Taking the time for winter prep can result in a beautiful spring garden so check out these great tips and then grab that coat and gloves and get to work!
Winter Prep For Beautiful Spring Garden – Perennials
It is important to consider your location and the current weather your area is experiencing. Located here in South Georgia, we have mild winters. If you live in a cooler region, you will want to delay the following garden tasks until just before spring but begin with perennials.
Perennials are nature’s gift that keep giving year after year. To keep them looking their best, prune back perennials to the form and size you desire. This will allow the plant to fill in with new, lush growth when spring arrives. Avoid pruning certain plants that bloom on old wood. These types of plants formed their buds the previous year and if they are removed, will not flower.
Roses – Start Pruning Late Winter
Roses are an essential component to any garden. Late winter is the best time to prune your roses back allowing for new, fresh growth to occur when spring arrives. Remove any dead canes and cut healthy stems back to approximately 1/3 to 2/3 of the size of the plant. Remove any suckers from the plant as these will steal nutrients and stunt overall growth.
Spray the rose plant thoroughly with horticultural oil to rid of insects as well as their eggs before they become active again in the spring. Reward all of your hard work with buying yourself a new beautiful rose bush to add to your garden as now is a great time to plant them.
Now is the perfect time to get new perennials, shrubs, and trees planted in your garden, as long as your area is safe from freezes. Planting now allows plants’ root structures to form well before the intense summer heat arrives.
Some of my favorite perennials to bring gorgeous spring color into the garden are foxglove (Digitalis purpurea), peony (Paeonia lactiflora), African iris (Dietes iridioides), coneflower (Echinaceae sp.), and larkspur (Delphinium sp.). My favorite evergreens to incorporate are Wintergreen boxwoods (Buxus sinica var. insularis ‘Wintergreen’), dwarf bur ford hollies (Ilex cornuta ‘Dwarf Burford’), and distylium.
If you are looking forward to a gorgeous spring, make it even more beautiful by fertilizing everything from curb to foundation including your lawn, shrubs, and trees.
Choose a fertilizer that is of good quality because it truly makes a difference. I like to my secret “go-go juice” Nelson plant food Nelson plant food. You will want a complete fertilizer, meaning it has both macronutrients and micronutrients.
Last but not least, make sure to give your lawn the love and attention it deserves. I recommend having a soil test completed with your local extension office to assess your lawn’s nutrient needs.

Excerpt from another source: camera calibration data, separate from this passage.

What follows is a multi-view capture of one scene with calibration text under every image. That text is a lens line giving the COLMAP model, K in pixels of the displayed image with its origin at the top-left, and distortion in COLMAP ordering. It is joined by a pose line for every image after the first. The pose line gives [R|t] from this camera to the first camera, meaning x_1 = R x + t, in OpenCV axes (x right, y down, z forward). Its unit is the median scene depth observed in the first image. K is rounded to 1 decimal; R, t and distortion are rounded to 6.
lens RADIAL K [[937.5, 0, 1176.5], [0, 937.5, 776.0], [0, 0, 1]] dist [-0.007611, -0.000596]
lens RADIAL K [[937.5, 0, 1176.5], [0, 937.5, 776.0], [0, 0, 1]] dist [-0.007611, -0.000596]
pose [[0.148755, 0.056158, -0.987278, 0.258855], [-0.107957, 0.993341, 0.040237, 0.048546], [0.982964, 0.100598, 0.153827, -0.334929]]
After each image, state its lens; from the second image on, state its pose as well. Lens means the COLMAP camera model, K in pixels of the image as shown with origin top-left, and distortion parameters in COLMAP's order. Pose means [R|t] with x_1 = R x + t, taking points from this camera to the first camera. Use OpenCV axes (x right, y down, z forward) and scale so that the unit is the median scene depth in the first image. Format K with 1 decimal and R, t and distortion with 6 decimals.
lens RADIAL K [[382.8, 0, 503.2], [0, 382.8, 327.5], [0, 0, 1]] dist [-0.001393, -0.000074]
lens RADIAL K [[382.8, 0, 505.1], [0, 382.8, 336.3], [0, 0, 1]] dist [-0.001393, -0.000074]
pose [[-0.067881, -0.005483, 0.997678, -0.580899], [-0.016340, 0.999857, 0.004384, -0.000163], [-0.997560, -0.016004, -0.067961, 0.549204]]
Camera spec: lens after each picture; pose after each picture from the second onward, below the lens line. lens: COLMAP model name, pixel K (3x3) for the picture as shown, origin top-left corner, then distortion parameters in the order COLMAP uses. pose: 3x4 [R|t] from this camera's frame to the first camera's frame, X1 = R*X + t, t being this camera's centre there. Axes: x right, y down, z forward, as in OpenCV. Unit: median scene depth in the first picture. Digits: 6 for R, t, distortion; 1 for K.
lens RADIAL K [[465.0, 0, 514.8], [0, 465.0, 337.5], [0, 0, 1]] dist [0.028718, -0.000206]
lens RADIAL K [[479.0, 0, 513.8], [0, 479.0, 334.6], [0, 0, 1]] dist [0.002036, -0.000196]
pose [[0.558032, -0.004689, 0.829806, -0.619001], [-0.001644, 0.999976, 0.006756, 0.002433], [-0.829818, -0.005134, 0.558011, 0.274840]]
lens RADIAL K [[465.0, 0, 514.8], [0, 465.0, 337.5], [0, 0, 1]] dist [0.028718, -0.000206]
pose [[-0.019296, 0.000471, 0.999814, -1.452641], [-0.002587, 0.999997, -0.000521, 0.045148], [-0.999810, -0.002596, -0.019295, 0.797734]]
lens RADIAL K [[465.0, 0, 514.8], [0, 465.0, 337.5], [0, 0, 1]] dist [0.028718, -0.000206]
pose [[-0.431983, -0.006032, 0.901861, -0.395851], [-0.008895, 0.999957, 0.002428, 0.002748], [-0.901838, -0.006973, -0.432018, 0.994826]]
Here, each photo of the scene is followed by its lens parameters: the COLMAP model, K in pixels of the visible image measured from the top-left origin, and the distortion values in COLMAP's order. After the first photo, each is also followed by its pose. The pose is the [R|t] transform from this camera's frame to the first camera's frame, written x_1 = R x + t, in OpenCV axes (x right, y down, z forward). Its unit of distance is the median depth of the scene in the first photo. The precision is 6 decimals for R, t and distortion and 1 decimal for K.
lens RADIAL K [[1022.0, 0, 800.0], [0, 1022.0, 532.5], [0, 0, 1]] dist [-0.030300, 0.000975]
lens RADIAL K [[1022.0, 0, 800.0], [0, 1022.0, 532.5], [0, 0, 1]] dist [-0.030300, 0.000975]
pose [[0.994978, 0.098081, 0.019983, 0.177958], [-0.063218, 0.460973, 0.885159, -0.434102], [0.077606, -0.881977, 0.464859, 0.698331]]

Here in the South, our soils tend be quite acidic which most plants are not fond of. It is likely your lawn needs to be limed which will neutralize the soil pH. This will improve nutrient availability to your plants and improve the overall health and structure of the soil.
One of the most important things you can do for your lawn is known as scalping. This involves lowering your lawn mower setting each time the grass is cut in order to clean up the thatch. Thatch is the area of dead and living grass that is between the soil and the lush green grass that graces your lawn. By cleaning up the thatch, you improve aeration, drainage, and nutrient absorption. Also, when the grass is cut, make sure that the grass clippings are not left on the lawn during this time of scalping.